- Directed by: Michael Grecco
- Written by: Charles Holland
- Produced by: Charles Holland
- Narrated by: Michael Grecco
- Cinematography: Peter Blaha; Kevin González; Ken Kobre;
- Edited by: Jeremy Troy
- Music by: Jens Funke; Josef Peters;
- Production companies: KHG Productions; Lantern Lane Entertainment;
- Distributed by: Lantern Lane Entertainment
- Release date: April 30, 2009 (United States);
- Running time: 81 minutes
- Country: United States
- Language: English

= Naked Ambition: An R Rated Look at an X Rated Industry =

Naked Ambition: An R Rated Look at an X Rated Industry is a 2009 American documentary film written by Charles Holland and directed by Michael Grecco based upon the Grecco's third portrait photography book by the same name.

In both the documentary and his book, Grecco sets out to capture the energy and spirit of the AVN Awards and convention where American pornography is displayed, celebrated, and honored.

==Film==
A documentary based on the shooting for the book and directed by Michael Grecco premiered in April 2009. The film was a production by Lantern Lane Entertainment in association with KHG Documentary.

===Partial cast===

- Michael Grecco
- Tera Patrick
- Evan Seinfeld
- Heather Veitch
- Jesse Jane
- Paul Fishbein
- Sunny Lane
- Joanna Angel
- Nautica Thorn
- Rob Rotten
- Luc Wylder
- Alexandra Silk
- Janine Lindemulder
- Julia Ann
- Peter North
- Randy West
- Steve Hirsch
- Brittney Skye
- Greg Fitzsimmons
- Evan Stone
- Stormy Daniels
- Ron Jeremy
- Mary Carey
- Paul Thomas
- Jenna Jameson
- Larry Flynt
- Cytherea

==Book==
Containing over 200 photographs of actors, filmmakers and personalities in the world of adult entertainment, it is published by Rock Out Books (ISBN 0979331404). Grecco photographed his subjects during the 2006 AVN Adult Entertainment Expo in Las Vegas, the convention which surrounds the annual AVN Awards. The book's forewords, written by rock musician Dave Navarro and Hustler magazine editor Larry Flynt, discuss modern culture's acceptance of pornography into the mainstream, which allows an overtly sexual work like this to be considered a coffee table book.

Included among the portrait subjects are Larry Flynt, Jenna Jameson, Ron Jeremy, Chi Chi LaRue, Tera Patrick, Alexandra Silk, Katsuni, Dana DeArmond, Sunny Lane, Kurt Lockwood, and Michelle Aston. Uncommon in pornography-related works, the photographs do not seem to have been altered with any significant image editing or photo manipulation, thus avoiding the layer of fantasy usually applied to actors in this field.

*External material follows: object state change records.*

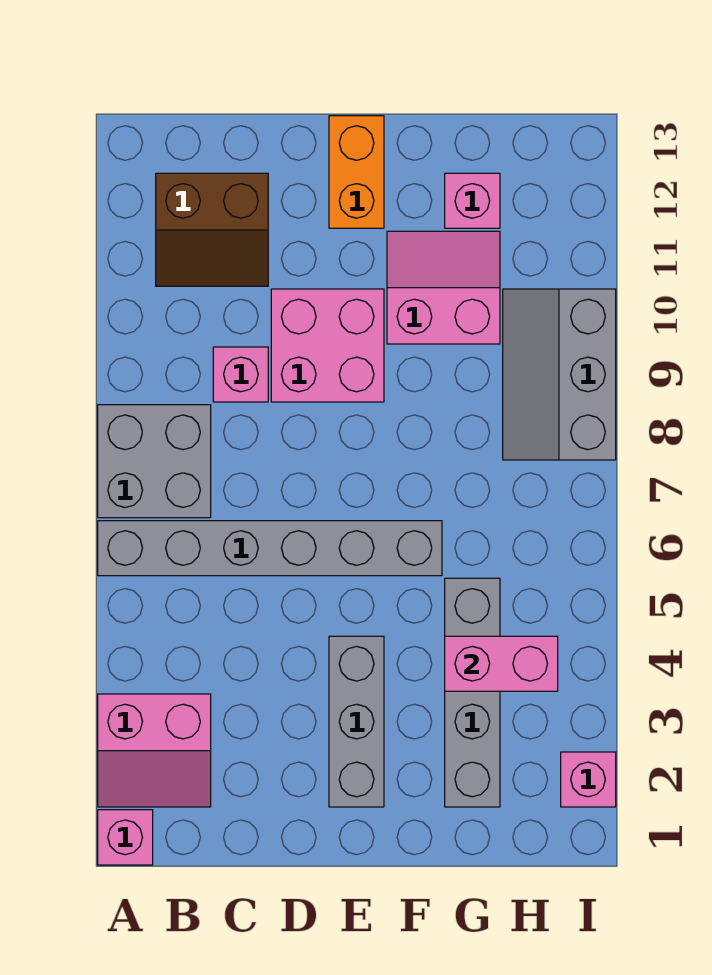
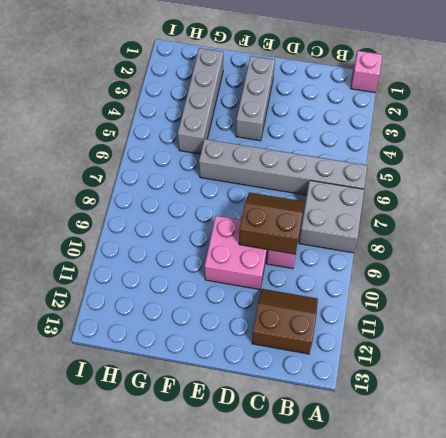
brown slope C8:D9 level 2 top 9 -> none
none -> pink slope A2:B3 level 1 top 3
none -> orange brick E12:E13 level 1
none -> pink slope F10:G11 level 1 top 10

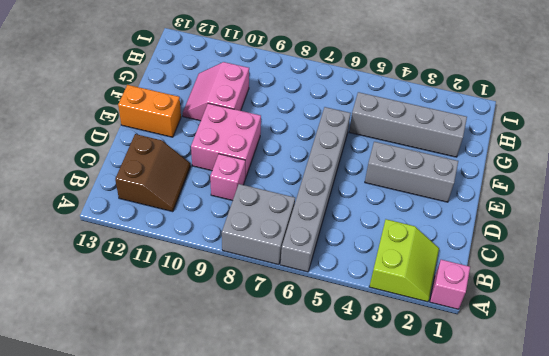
lime slope A2:B3 level 1 top 3 -> pink slope A2:B3 level 1 top 3
none -> pink brick G12 level 1
none -> grey slope H8:I10 level 1 top I
none -> pink brick I2 level 1

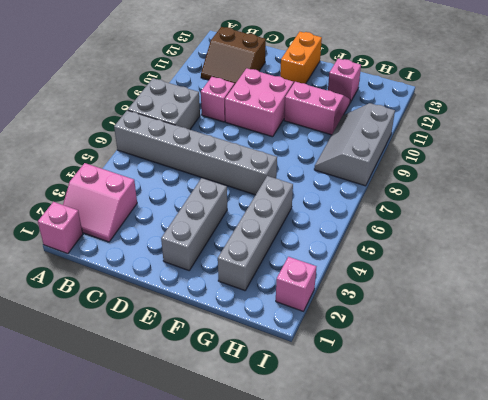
none -> pink brick G4:H4 level 2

The book was edited by former RIP magazine editor Lonn Friend and former FHM editor Rob Hill.

===Reception===
Variety wrote "In contrast with Grecco’s evocative photos, his film is scattered and platitudinous, skimming the surface of his subjects and betraying his high-art aspirations with a shallow E! aesthetic. Reliable interest in the subject matter should land the film, which opens theatrically May 1, a home on an adventurous cabler, though such a contentious substratum of American culture deserves more thoughtful treatment."

The Hollywood Reporter wrote that "Grecco's book is filled with stunning portraits and nicely captures his subjects' personalities", but it was felt the film was too tame and seemed more an extended infomercial for the book.

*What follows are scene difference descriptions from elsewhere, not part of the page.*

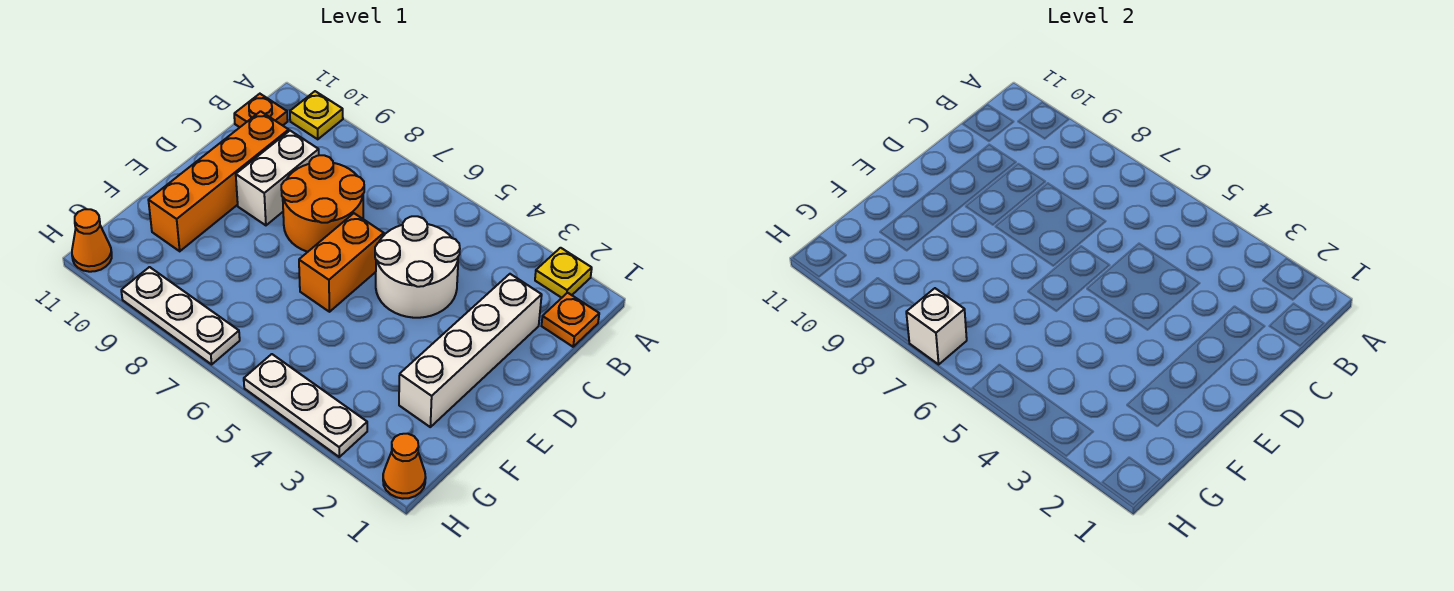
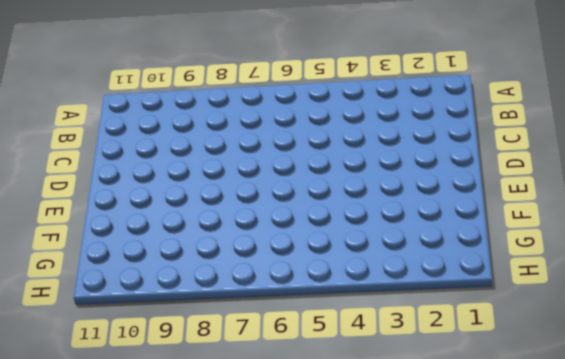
none -> yellow plate A2 level 1
none -> yellow plate A10 level 1
none -> orange plate B1 level 1

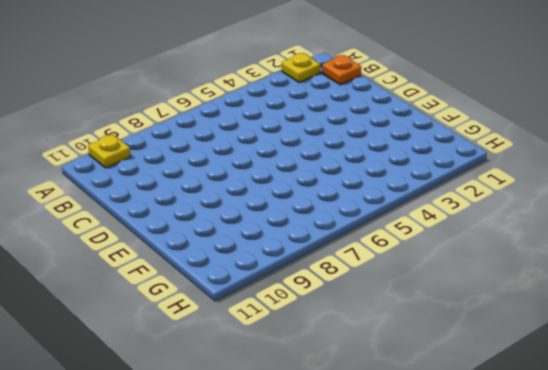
none -> orange plate B11 level 1
none -> white brick C2:F2 level 1
none -> white round brick C4:D5 level 1

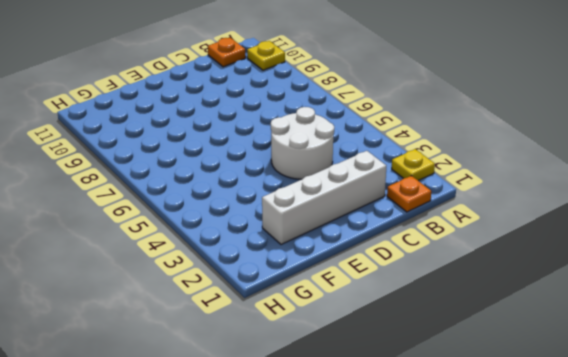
none -> orange round brick C7:D8 level 1
none -> white brick C9:D9 level 1
none -> orange brick C10:F10 level 1

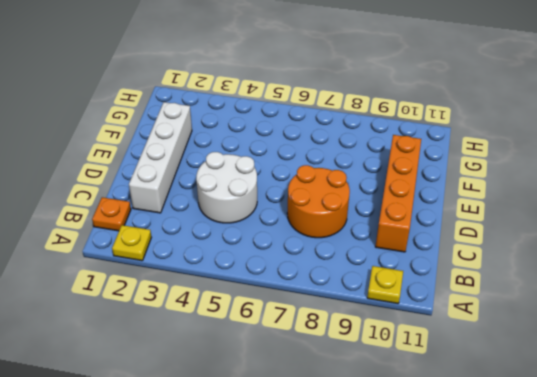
none -> orange plate B11 level 1
none -> white brick C9:D9 level 1
none -> orange brick D6:E6 level 1

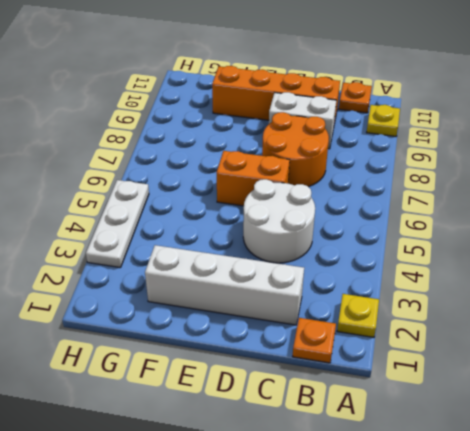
none -> orange cone H1 level 1
none -> white plate H7:H9 level 1
none -> orange cone H11 level 1

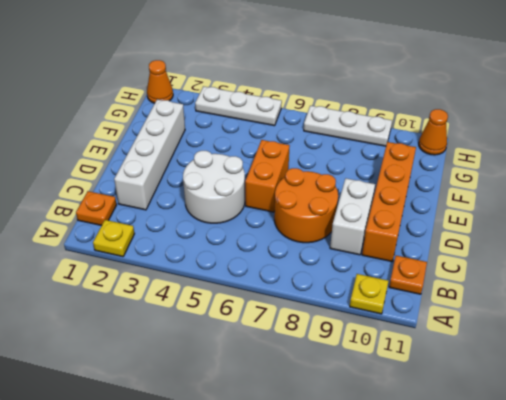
none -> white brick H7 level 2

DVD Verdict made note that Grecco appears to "play the pornography-as-free-speech card," in his depicting pornography as "just regular folks who express themselves through public fornication." The reviewer wrote "the fact that Grecco glosses over the negatives of a business rife with them makes his documentary disingenuous—and worse, boring." It was concluded "in the end, Naked Ambition is as dreary and pedestrian as its punny title. Consenting adults or not, Grecco's subjects are fringe players who doth protest way too much about the wonderfulness of the porn industry, but their rah-rah cheerleading in support of it is more sorry than celebratory."